New Project: Emerson Place

A new five-story apartment building is under construction at 1833 Emerson Street in Denver’s Uptown district. The new development will provide 84 homes that are within easy walking distance of both Downtown Denver and the nearby hospitals and medical office buildings. The project site is outlined on the Google Earth image below:

Emerson Place is being developed by Allante Properties and features all studio apartments. The highly transparent ground floor includes the lobby and leasing office along with a clubhouse for residents. The next four floors contain the 84 residences with a rooftop deck offering a splendid view of the Denver skyline. Two levels of underground parking hold spaces for 85 vehicles. The video and two renderings below are courtesy of Sprocket Design-Build, the project architect, and Allante Properties.

Construction started a few months ago and the shoring walls for the underground parking are being installed. Here are three photos from this weekend, looking toward the southwest, northwest, and northeast:

Emerson Place should be finished in 2018.

This project has been added to our DenverInfill Project Map.

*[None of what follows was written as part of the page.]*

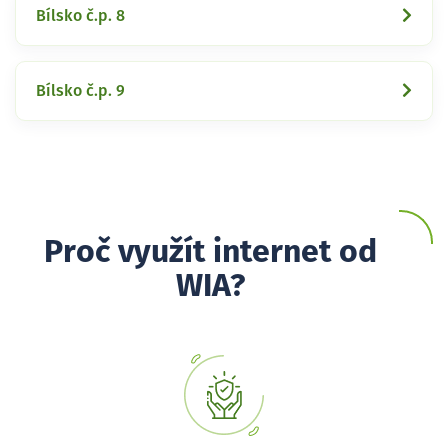
Bílsko č.p. 8
Bílsko č.p. 9
Proč využít internet od
WIA?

By | 2017-09-18T19:28:28+00:00 April 1, 2017|Categories: Infill, Residential, Uptown, Urban Design, Urbanism|Tags: |9 Comments


  1. JerryG April 1, 2017 at 10:31 pm

    I always have mixed feelings about projects like these. Removing a nondescript SFH and infilling an empty lot in Uptown with a 5-story building is great, but I am bothered about tearing down the 3-story pre-1950 apartment building. It is the combining of those older apartments with newer ones like this development that makes a neighborhood more interesting and provides not only new housing, but older and therefore cheaper housing. Part of the problem with lack of mid-range affordability is that not a lot of apartment were built in the central city neighborhoods during the 80s, 90s, and 2000s.

    • Jay April 3, 2017 at 7:58 am

      Good point. No one should do anything ever. If something exists, that must mean it will always be the highest, best use.

    • Citizen Kane April 3, 2017 at 6:16 pm

      honestly, the existing buildings on this site are pretty run down.
      this project is a nice scale – it fits in nicely with the neighborhood.

      • JerryG April 3, 2017 at 10:29 pm

        The point I was trying to make was that, yes, the small apartment building that existed there was pretty run down and therefore cheap. If Denver had been building new apartments all throughout the 80s, 90s, and 2000s as well as now then there would be a good selection of market rate apartments at a variety of price points because the older ones would be cheaper than the brand new ones. Instead, there are a lot of new apartments and very few from those other time periods, relatively speaking. Yes, this building is bringing in 84 units, which is probably a lot more than in that smaller three story building, and that is a good thing. However, these apartments are all new and will therefore be priced at the higher end of the market rate range. Ideally, I would have preferred that one of those nondescript office buildings with the accompanying parking lots be replaced so that there would be apartments in both a new building (more expensive) and in the old building (cheap) to provide apartments at a variety of price points. Like I said, I have mixed feeling about projects like these.

        • Citizen Kane April 4, 2017 at 1:05 pm

          I don’t disagree with that.

  2. Tom April 3, 2017 at 3:33 pm

    Speaking of the map, there is a multifamily condo project at 32nd and Blake that hasn’t been added to your map. It’s called Factory Flats. I know condos are rare in Denver, so it seems like something that should be included. Thanks and keep up the great work!

  3. JS April 4, 2017 at 3:03 pm

    The owner of a property should have every right to develop land under the zoning code or to sell to someone who will.

    I agree with your overall sentiment, but the vast majority of these pre-war apartments will probably survive. The most underutilized, functionally-obsolete ones on the choicest lots will not, and that is ok, and entirely within the natural evolution of a place.

    • JerryG April 5, 2017 at 8:42 am

      While for the most part I agree with your assessment, I think developers first look at the “choicest lots”, i.e. is the lot in a hot or becoming hot neighborhood and is the current property owner willing to sell. Whether the current structures on the property are “underutilized or functionally-obsolete” is somewhat irrelevant at that point. As long as the developer can replace an existing structure profitably, they will do that. As is their right. Unfortunately, I think that a lot of the pre-war apartments that will survive are in neighborhoods that are currently not as walkable and/or not served by transit as well as they should be and can be. However, that is a city issue that has to be addressed by the city.

  4. JS April 9, 2017 at 7:12 pm

    If the structure is still functional and not obsolete, I do not believe it is irrelevant, because the price will be significantly higher than if it is just “land” value.